Buzz buzz, buzz buzz in the eardrum

Loving this post about buzzwords in education. I've had to sit through a lot of meetings and read a lot of emails recently about whether my editorial team should be training our writers to utilise the ESA (Engage, Study, Activate) methodology, or the PPP methodology (Present, Practice, Produce). Then again there's TTT (Test, Teach, Test) or ARC (Authentic use, Restricted use, Clarification).

Now I'm not against theory. There's not much I'd rather do than read a good paper on educational methodology, or sit about debating the best way to teach a language, but when I've got three months to get three novice writers to churn out tonnes of content, and that content has to be teachable, engaging and relevant, I go for the pragmatic approach every time. So when the conversation gets overly theoretical, my translation software kicks in:

Is there enough authentic use in this lesson? = Will the students get a chance to speak?
Are the materials engaging? = Are there lots of fun pictures? Will students stay awake?
Does the lesson flow in a logical sequence? = Will the teacher take less than five minutes to work out how to teach the lesson?
Is there an overarching outcome? = Do students get to do something useful at the end?
Has the methodology been correctly applied? = Will the teacher want to kill the writer by the end of the lesson?

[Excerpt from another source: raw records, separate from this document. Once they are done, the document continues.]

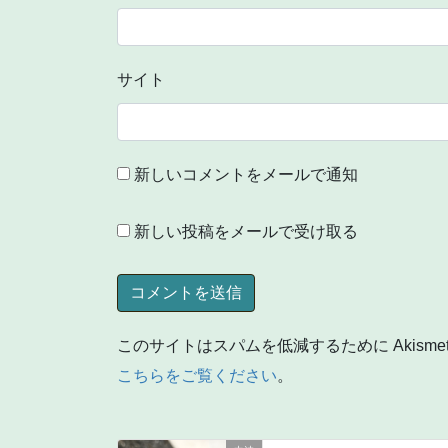
サイト
新しいコメントをメールで通知
新しい投稿をメールで受け取る
このサイトはスパムを低減するために Akisme
こちらをご覧ください
。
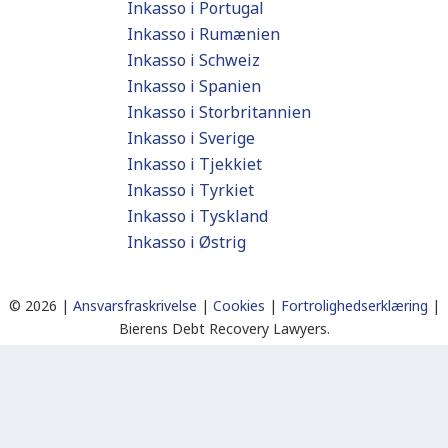
Inkasso i Portugal
Inkasso i Rumænien
Inkasso i Schweiz
Inkasso i Spanien
Inkasso i Storbritannien
Inkasso i Sverige
Inkasso i Tjekkiet
Inkasso i Tyrkiet
Inkasso i Tyskland
Inkasso i Østrig
©
2026 |
Ansvarsfraskrivelse
|
Cookies
|
Fortrolighedserklæring
|
Bierens Debt Recovery Lawyers.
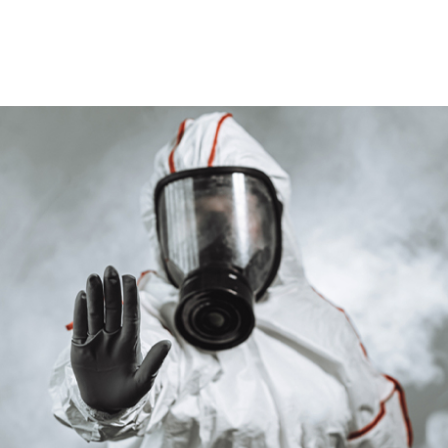
Devamını Oku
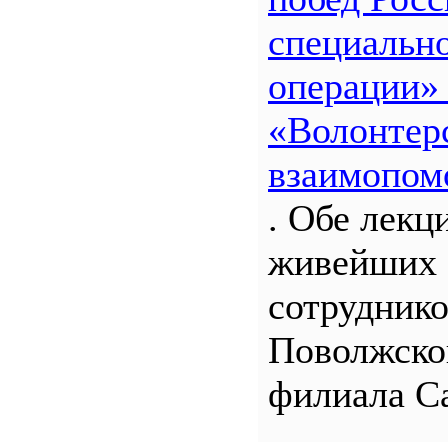
специальн
операции»
«Волонтерс
взаимопом
. Обе лекц
живейших 
сотрудник
Поволжско
филиала С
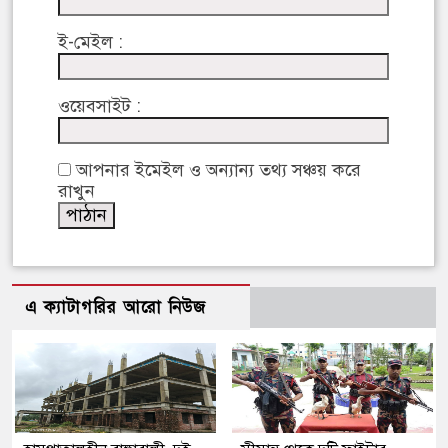
ই-মেইল :
ওয়েবসাইট :
আপনার ইমেইল ও অন্যান্য তথ্য সঞ্চয় করে
রাখুন
এ ক্যাটাগরির আরো নিউজ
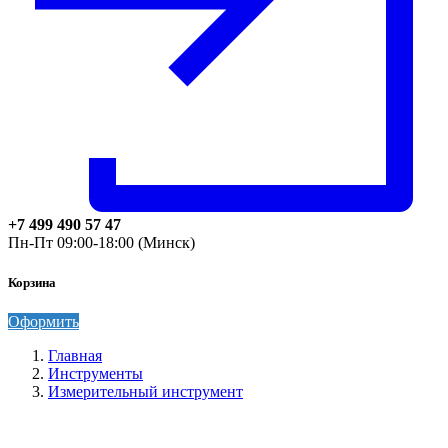
+7 499 490 57 47
Пн-Пт 09:00-18:00 (Минск)
Корзина
Оформить
Главная
Инструменты
Измерительный инструмент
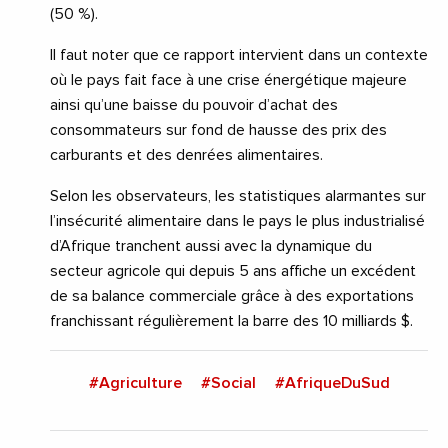
(50 %).
Il faut noter que ce rapport intervient dans un contexte
où le pays fait face à une crise énergétique majeure
ainsi qu’une baisse du pouvoir d’achat des
consommateurs sur fond de hausse des prix des
carburants et des denrées alimentaires.
Selon les observateurs, les statistiques alarmantes sur
l’insécurité alimentaire dans le pays le plus industrialisé
d’Afrique tranchent aussi avec la dynamique du
secteur agricole qui depuis 5 ans affiche un excédent
de sa balance commerciale grâce à des exportations
franchissant régulièrement la barre des 10 milliards $.
#Agriculture
#Social
#AfriqueDuSud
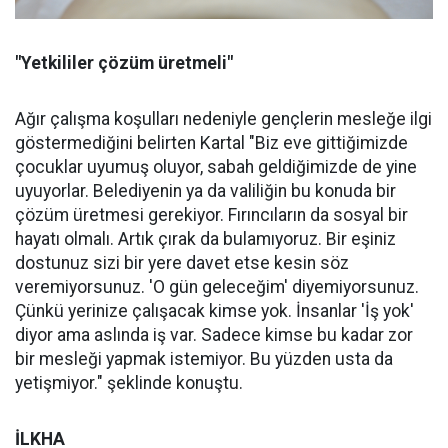
"Yetkililer çözüm üretmeli"
Ağır çalışma koşulları nedeniyle gençlerin mesleğe ilgi
göstermediğini belirten Kartal "Biz eve gittiğimizde
çocuklar uyumuş oluyor, sabah geldiğimizde de yine
uyuyorlar. Belediyenin ya da valiliğin bu konuda bir
çözüm üretmesi gerekiyor. Fırıncıların da sosyal bir
hayatı olmalı. Artık çırak da bulamıyoruz. Bir eşiniz
dostunuz sizi bir yere davet etse kesin söz
veremiyorsunuz. 'O gün geleceğim' diyemiyorsunuz.
Çünkü yerinize çalışacak kimse yok. İnsanlar 'İş yok'
diyor ama aslında iş var. Sadece kimse bu kadar zor
bir mesleği yapmak istemiyor. Bu yüzden usta da
yetişmiyor." şeklinde konuştu.
İLKHA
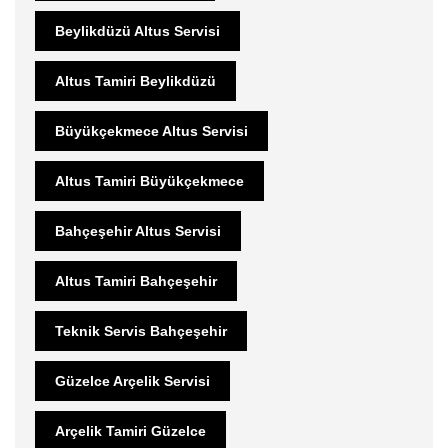
Beylikdüzü Altus Servisi
Altus Tamiri Beylikdüzü
Büyükçekmece Altus Servisi
Altus Tamiri Büyükçekmece
Bahçeşehir Altus Servisi
Altus Tamiri Bahçeşehir
Teknik Servis Bahçeşehir
Güzelce Arçelik Servisi
Arçelik Tamiri Güzelce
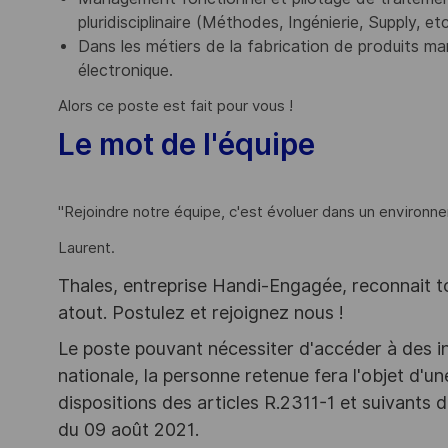
pluridisciplinaire (Méthodes, Ingénierie, Supply, etc
Dans les métiers de la fabrication de produits m
électronique.
Alors ce poste est fait pour vous !
Le mot de l'équipe
"Rejoindre notre équipe, c'est évoluer dans un environ
Laurent.
Thales, entreprise Handi-Engagée, reconnait tou
atout. Postulez et rejoignez nous !
Le poste pouvant nécessiter d'accéder à des i
nationale, la personne retenue fera l'objet d'
dispositions des articles R.2311-1 et suivant
du 09 août 2021.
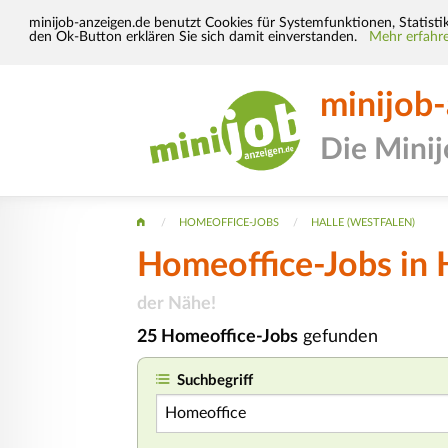
minijob-anzeigen.de benutzt Cookies für Systemfunktionen, Statisti
den Ok-Button erklären Sie sich damit einverstanden.
Mehr erfahre
minijob
Die Mini
HOMEOFFICE-JOBS
HALLE (WESTFALEN)
Homeoffice-Jobs in H
der Nähe!
25 Homeoffice-Jobs
gefunden
Suchbegriff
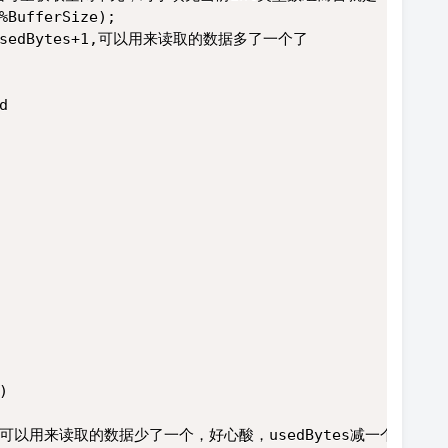
%BufferSize);
);//usedBytes+1,可以用来读取的数据多了一个了
d
)
e();//可以用来读取的数据少了一个，好心酸，usedBytes减一个吧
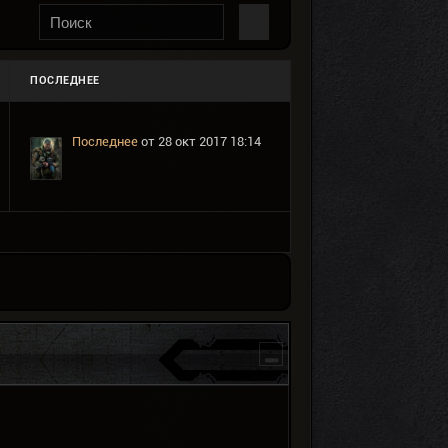
ПОСЛЕДНЕЕ
Последнее
от
28 окт 2017 18:14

Week 1 of content production nearly over - so far my three writers have produced some lovely lessons. Only eleven weeks to go.

4 comments:

patroclus said...

Ooh, that is too weird - I was about to write a post with EXACTLY the same title, but about my eardrum bursting.

The Bureauista said...

Wire in the blood eh? (snort)

Kel D said...

Where do these people come from with their fancy words?
Why can't they say what they mean and no more?
Why does everyone have to be clever?

The Bureauista said...

If you can't beat em, join em. I've just coined the term 'parallel learning' to describe the language learning approach whereby conversational practice, book learning and online learning are conducted in a non-integrated 'separate' manner - the opposite of 'blended learning' the current buzz in EFL. Go on, neologise!